Wir berichten hier von der Entdeckung eines schnellen Röntgen-Flackerns aus der Richtung von Sagittarius A*, das zusammen mit den kürzlich berichteten regelmäßigen Röntgenemissionen einen zwingenden Beweis darstellt, dass die Emission von der Akkretion von Gas in ein supermassives schwarzes Loch im Zentrum der Galaxie kommt.

Schwarzes Loch (Illustration: CXC, CHANDRA

Sagittarius A-Stern wirklich ein schwarzes Loch?

Sagittarius A* ist eine kompakte Radio-Quelle und die Radiowellen werden wahrscheinlich von der Gravitations-Energie gespeist, die frei wird, wenn das supermassive schwarze Loch sich Materie einverleibt. Einige 10 Millionen Sterne bewegen sich in einem Umkreis von einem Lichtjahr rund um seine Position.

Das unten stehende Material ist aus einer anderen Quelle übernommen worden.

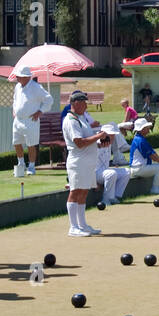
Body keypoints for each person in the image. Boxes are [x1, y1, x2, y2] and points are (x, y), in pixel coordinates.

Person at [63, 90, 108, 237]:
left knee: (83, 192)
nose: (86, 107)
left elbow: (87, 140)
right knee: (75, 192)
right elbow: (79, 143)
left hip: (87, 162)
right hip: (78, 162)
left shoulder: (81, 118)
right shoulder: (71, 121)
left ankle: (82, 225)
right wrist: (99, 136)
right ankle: (73, 227)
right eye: (83, 103)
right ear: (75, 103)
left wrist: (100, 143)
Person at [11, 65, 52, 176]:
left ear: (26, 77)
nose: (17, 78)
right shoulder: (17, 87)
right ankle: (21, 164)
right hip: (18, 120)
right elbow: (15, 100)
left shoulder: (36, 87)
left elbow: (49, 100)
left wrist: (40, 111)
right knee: (16, 143)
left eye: (19, 76)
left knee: (31, 144)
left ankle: (31, 167)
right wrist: (14, 111)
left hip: (30, 120)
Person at [128, 117, 159, 194]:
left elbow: (153, 153)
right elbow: (152, 156)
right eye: (147, 128)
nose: (149, 129)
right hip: (138, 168)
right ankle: (155, 189)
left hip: (139, 167)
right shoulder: (140, 140)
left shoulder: (140, 139)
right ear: (141, 129)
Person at [95, 123, 131, 207]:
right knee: (111, 173)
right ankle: (106, 199)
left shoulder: (108, 143)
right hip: (95, 173)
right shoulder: (96, 144)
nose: (112, 138)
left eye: (113, 135)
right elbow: (88, 164)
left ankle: (114, 196)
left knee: (127, 172)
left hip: (104, 172)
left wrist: (111, 167)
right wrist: (93, 181)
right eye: (110, 135)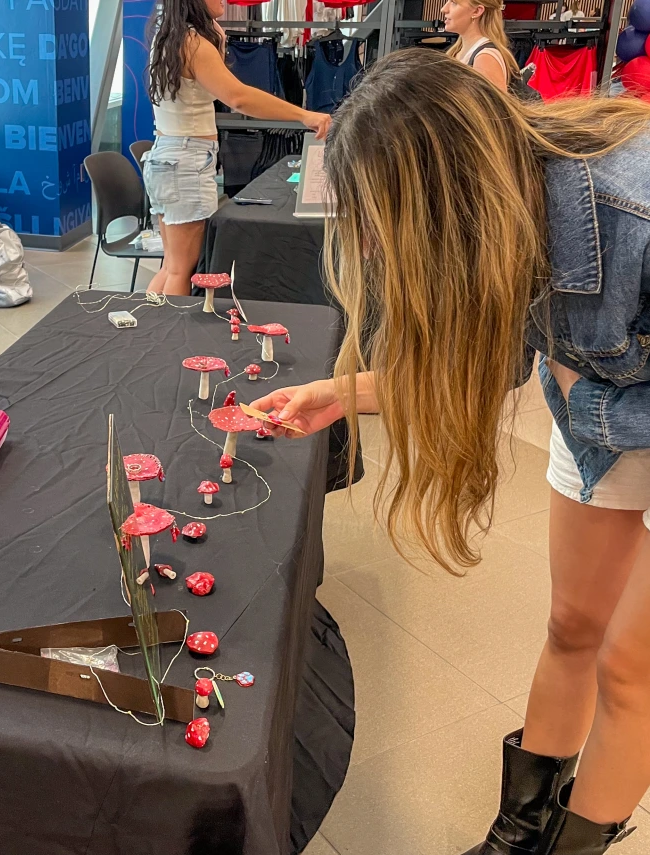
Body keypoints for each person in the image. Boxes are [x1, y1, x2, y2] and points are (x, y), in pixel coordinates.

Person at [255, 50, 650, 855]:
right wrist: (337, 395)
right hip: (598, 407)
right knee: (574, 624)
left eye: (377, 224)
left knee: (629, 668)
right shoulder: (506, 212)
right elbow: (468, 360)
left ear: (440, 191)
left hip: (619, 397)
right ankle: (520, 834)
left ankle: (577, 845)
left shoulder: (631, 208)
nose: (371, 251)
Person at [141, 0, 330, 298]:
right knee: (181, 270)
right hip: (186, 162)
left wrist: (216, 35)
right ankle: (165, 339)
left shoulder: (169, 35)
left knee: (171, 267)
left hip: (168, 157)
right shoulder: (194, 43)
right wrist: (303, 115)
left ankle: (145, 336)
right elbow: (238, 97)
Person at [442, 0, 517, 90]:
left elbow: (493, 104)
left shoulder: (486, 58)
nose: (444, 9)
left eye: (454, 3)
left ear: (477, 11)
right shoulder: (458, 51)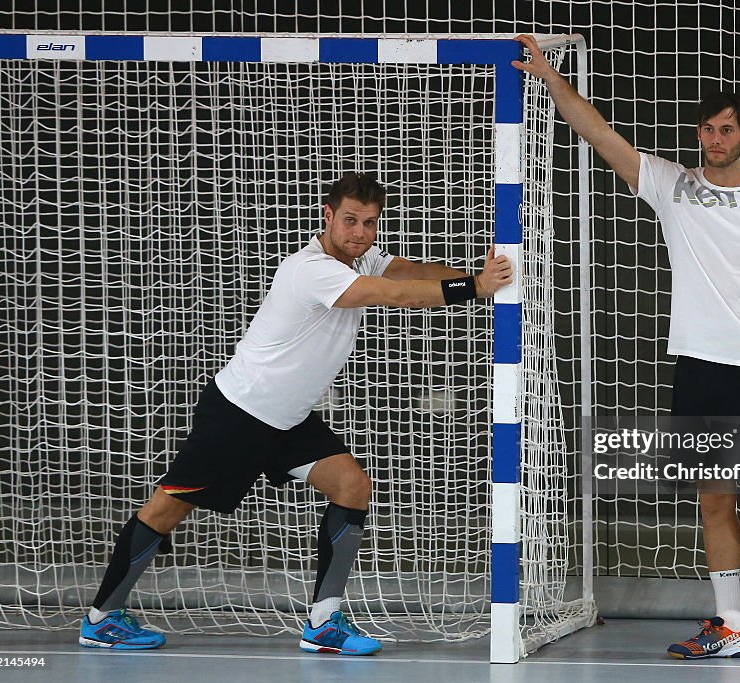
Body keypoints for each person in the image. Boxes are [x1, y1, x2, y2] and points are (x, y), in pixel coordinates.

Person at [78, 172, 513, 654]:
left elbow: (406, 273)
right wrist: (474, 288)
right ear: (327, 216)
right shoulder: (309, 268)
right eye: (350, 221)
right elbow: (389, 295)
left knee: (352, 486)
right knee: (167, 508)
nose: (360, 233)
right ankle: (101, 619)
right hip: (240, 413)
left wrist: (476, 273)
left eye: (370, 223)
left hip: (288, 420)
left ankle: (324, 625)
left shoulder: (362, 255)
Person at [513, 35, 740, 660]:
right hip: (699, 367)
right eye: (707, 130)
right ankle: (730, 626)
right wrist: (548, 78)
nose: (715, 139)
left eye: (726, 130)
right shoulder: (673, 186)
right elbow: (602, 137)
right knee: (711, 499)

Ein direkter Blick auf das Zentrum der Milchstrasse ist nicht möglich, weil es hinter einem Sternencluster und massiven Staubwolken liegt. Das schwarze Loch, das riesige Monster inmitten der Milchstrasse, das Sagittarius A* darstellen könnte, wäre aber erstaunlich, denn sein Ereignishorizont - die virtuelle Membran, die das allesverzehrende Loch vom restlichen Universum trennt - ist sehr groß. Nach den Orbits der Sterne nahe Sagittarius A*, so führt Fulvio Melia von der University of Arizona) in Tucson in ihrem News and Views-Artikel in der gleichen Ausgabe von Nature aus, müsste bei der Masse von 2,6 Millionen Sonnen der Ereignishorizont sehr viel kleiner sein. Aufgrund der allgemeinen Relativitätstheorie müsste auch nach allen, nun neu vorliegenden Werten das schwarze Loch Sagittarius A* 20 Mal kleiner sein.

Fulvio Melia bezweifelt die Ergebnisse des Astronomen-Teams um Baganoff nicht, bemerkt aber, dass in der Vergangenheit die Natur (auch entgegen der Wahrscheinlichkeit) die Astronomen oft grausam täuschte und deshalb sollten erst alle anderen Erklärungen grundsätzlich ausgeschlossen werden. Sie schreibt:

Baganoff und Kollegen scheinen alle anderen möglichen Alternativen ausgeschlossen zu haben. Sie bieten den bisher besten Beweis - sie berichten von der seltenen Entdeckung eines Röntgenflackerns, das sich direkt außerhalb des Point-of-no-return erreignet. (...) Aber wie können wir sicher gehen, nicht einem boshaften Hoax der Natur aufzusitzen? Zum Glück ist Sagittarius A* auch mit Radiowellenlängen zu entdecken und Baganoff et al berichten, dass die Radio-Emission von Sagittarius A* während der CHANDRA Observation auch höher als normal war. (...) Ein unbezweifelbarer Beweis dafür, dass die Röntgen Variabilität wirklich von Sagittarius A* stammt, wird vorliegen, wenn wir simultan ein Flackern sowohl der Röntgenstrahlung wie der Radiowellenlängen beobachten.